To generate random numbers via software, a genuine source of randomness must be used, otherwise one is really generating pseudo-random numbers. Using pseudo-random numbers for encryption purposes is considered largely ineffective. The physical world can provide a genuine source of randomness, but it is not accessible via software using traditional computing hardware.
A regular PC offer access to a small amount of randomness due to the physical world acting upon its components. For example, the exact time it takes for a computer to boot and the internal processes that occur each time it is booted are not completely identical each time. They offer a tiny amount (perhaps only a few bits) of entropy that can be exploited by software random number generators. Other sources of randomness are available from a PC's operating system, but these sources do not change much in short time periods, although they do change a lot from one PC to another.
Human interaction with a machine can introduce an exceptional wealth of random numbers. For example, an acceptable source of random numbers can be obtained by asking a human to move a mouse around for a while and to type letters on a keyboard.

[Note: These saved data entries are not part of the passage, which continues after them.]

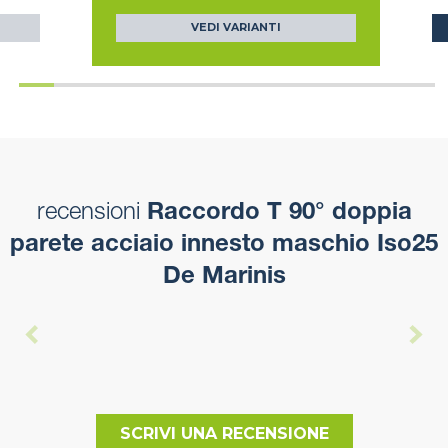
VEDI VARIANTI
recensioni
Raccordo T 90° doppia
parete acciaio innesto maschio Iso25
De Marinis
SCRIVI UNA RECENSIONE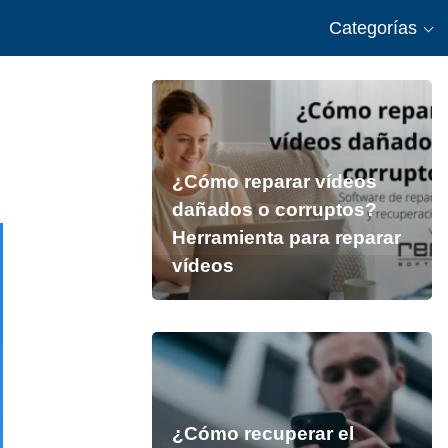
Categorías
¿Cómo reparar vídeos
dañados o corruptos?
Herramienta para reparar
vídeos
¿Cómo recuperar el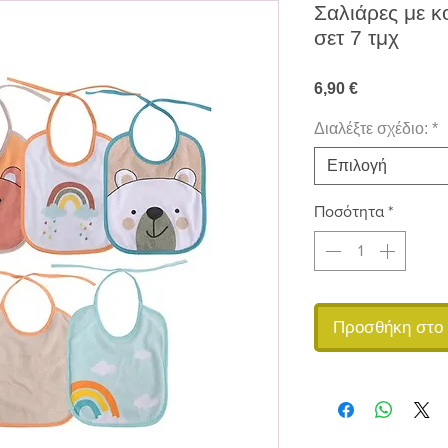
Σαλιάρες με κο
σετ 7 τμχ
Τιμή
6,90 €
Διαλέξτε σχέδιο:
*
Επιλογή
Ποσότητα
*
Προσθήκη στο 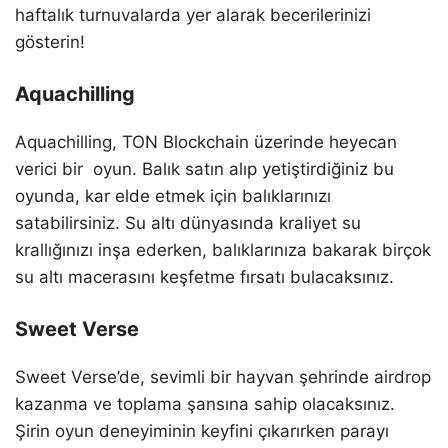
haftalık turnuvalarda yer alarak becerilerinizi
gösterin!
Aquachilling
Aquachilling, TON Blockchain üzerinde heyecan
verici bir oyun. Balık satın alıp yetiştirdiğiniz bu
oyunda, kar elde etmek için balıklarınızı
satabilirsiniz. Su altı dünyasında kraliyet su
krallığınızı inşa ederken, balıklarınıza bakarak birçok
su altı macerasını keşfetme fırsatı bulacaksınız.
Sweet Verse
Sweet Verse’de, sevimli bir hayvan şehrinde airdrop
kazanma ve toplama şansına sahip olacaksınız.
Şirin oyun deneyiminin keyfini çıkarırken parayı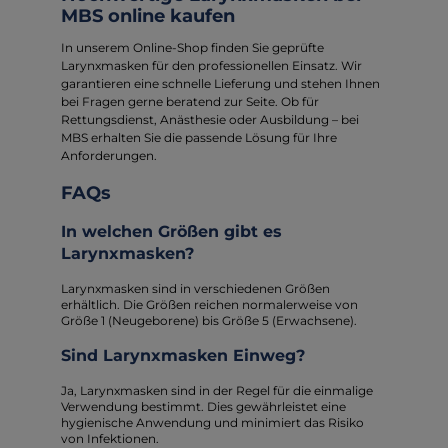
MBS online kaufen
In unserem Online-Shop finden Sie geprüfte
Larynxmasken für den professionellen Einsatz. Wir
garantieren eine schnelle Lieferung und stehen Ihnen
bei Fragen gerne beratend zur Seite. Ob für
Rettungsdienst, Anästhesie oder Ausbildung – bei
MBS erhalten Sie die passende Lösung für Ihre
Anforderungen.
FAQs
In welchen Größen gibt es
Larynxmasken?
Larynxmasken sind in verschiedenen Größen
erhältlich. Die Größen reichen normalerweise von
Größe 1 (Neugeborene) bis Größe 5 (Erwachsene).
Sind Larynxmasken Einweg?
Ja, Larynxmasken sind in der Regel für die einmalige
Verwendung bestimmt. Dies gewährleistet eine
hygienische Anwendung und minimiert das Risiko
von Infektionen.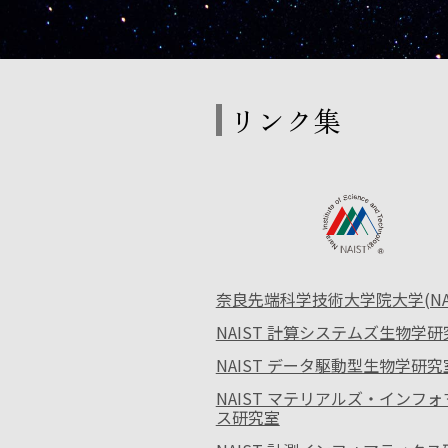
リンク集
奈良先端科学技術大学院大学(NAI
NAIST 計算システムズ生物学研
NAIST データ駆動型生物学研究
NAIST マテリアルズ・インフ
ス研究室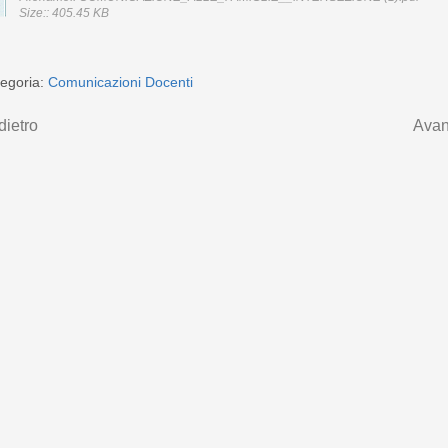
Size:: 405.45 KB
egoria:
Comunicazioni Docenti
dietro
Avan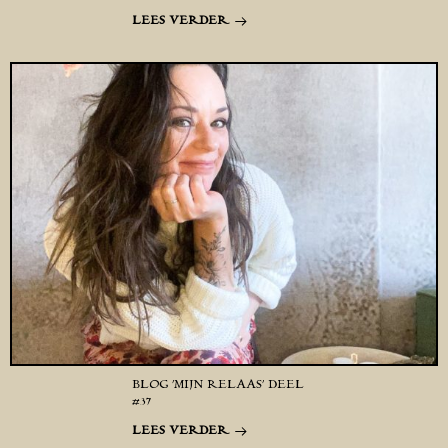
LEES VERDER
BLOG ‘MIJN RELAAS’ DEEL
#37
LEES VERDER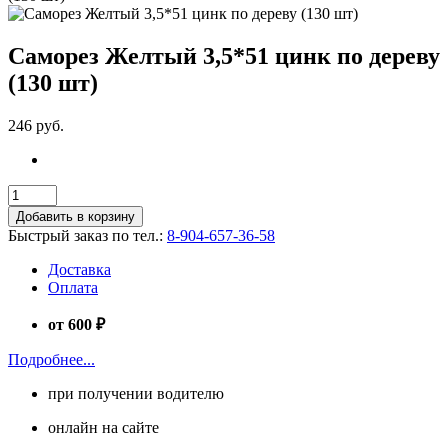
Саморез Желтый 3,5*51 цинк по дереву
(130 шт)
246 руб.
Добавить в корзину
Быстрый заказ по тел.:
8-904-657-36-58
Доставка
Оплата
от 600 ₽
Подробнее...
при получении водителю
онлайн на сайте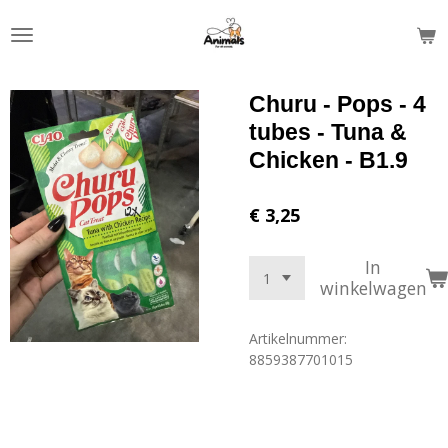
Ga
direct
naar
de
Churu - Pops - 4
hoofdinhoud
tubes - Tuna &
Chicken - B1.9
€ 3,25
In
winkelwagen
Artikelnummer:
8859387701015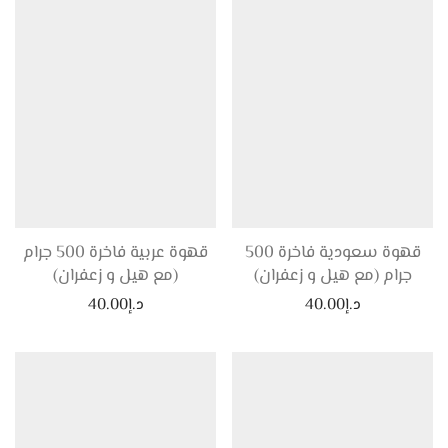
قهوة سعودية فاخرة 500
قهوة عربية فاخرة 500 جرام
جرام (مع هيل و زعفران)
(مع هيل و زعفران)
د.إ
40.00
د.إ
40.00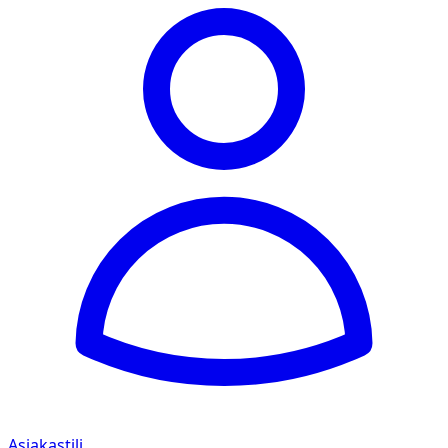
Asiakastili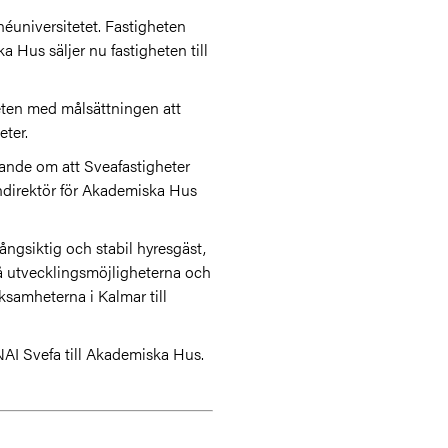
éuniversitetet. Fastigheten
Hus säljer nu fastigheten till
heten med målsättningen att
eter.
ande om att Sveafastigheter
ondirektör för Akademiska Hus
ångsiktig och stabil hyresgäst,
på utvecklingsmöjligheterna och
ksamheterna i Kalmar till
NAI Svefa till Akademiska Hus.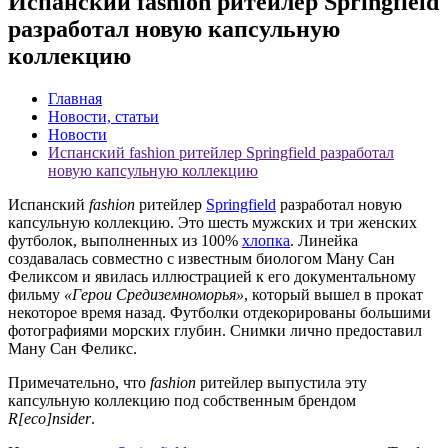
Испанский fashion ритейлер Springfield
разработал новую капсульную
коллекцию
Главная
Новости, статьи
Новости
Испанский fashion ритейлер Springfield разработал
новую капсульную коллекцию
Испанский
fashion
ритейлер
Springfield
разработал новую
капсульную коллекцию. Это шесть мужских и три женских
футболок, выполненных из 100%
хлопка
. Линейка
создавалась совместно с известным биологом Ману Сан
Феликсом и явилась иллюстрацией к его документальному
фильму
«Герои Средиземноморья»
, который вышел в прокат
некоторое время назад. Футболки отдекорированы большими
фотографиями морских глубин. Снимки лично предоставил
Ману Сан Феликс.
Примечательно, что
fashion
ритейлер выпустила эту
капсульную коллекцию под собственным брендом
R[eco]nsider
.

The random number generator created by Xceed Software for the Xceed Encryption Library exploits a variety of software-accessible system values that are partly affected by the physical world and largely affected by the PC's setup and operating system status. Depending on the operating system, the Xceed Encryption Library random number generator can offer between 4-bits (Windows 95) to 32-bits (Windows NT) of randomness (or entropy) between fast repeated calls to the random number generator. As you can see, this is not enough to generate effective 128-bit Secret Keys for example. However, between different PCs the random number generator will generate a lot more entropy, and so if a crypto-attacker does not have access to the machine and will only see a single encrypted message, the random number generator will have done a good job.
The system values used are: TickCount (number of milliseconds since the last boot), the network adapter ID (through a UUID which is more secure on Windows 2000), amount of available physical memory, amount of available page file space, amount of available main system disk space, number of milliseconds since the last user input, the current process ID and thread ID as well as a variety of system performance data that also varies from system to system: statistics on the file cache system (read hits %, reads/sec, data flushes/sec, etc.), statistics on memory (available, cached, read, page faults, reads/sec, writes/sec, etc.), statistics on the processor (% interrupt time, % processor time, interrupts/sec, etc.), statistics on the system (exceptions/sec, file data operations, floating emulations/sec, number of processes, system calls/sec, number of threads, etc.).
All this, however, does not really help very much to generate very high entropy between fast repeated calls to the random number generator.
There are devices which you can purchase for a computer that provide random numbers obtained from the physical world. There are computer peripherals you can attach your system to help generate random numbers based on white noise radiation, air pressure, electron behavior in diodes, etc. We know Intel makes a motherboard chipset that performs this function, for example. The Xceed Encryption Library will offer in future versions (this depends on customer demand) the possibility of using these devices to provide the library with a better source of random numbers.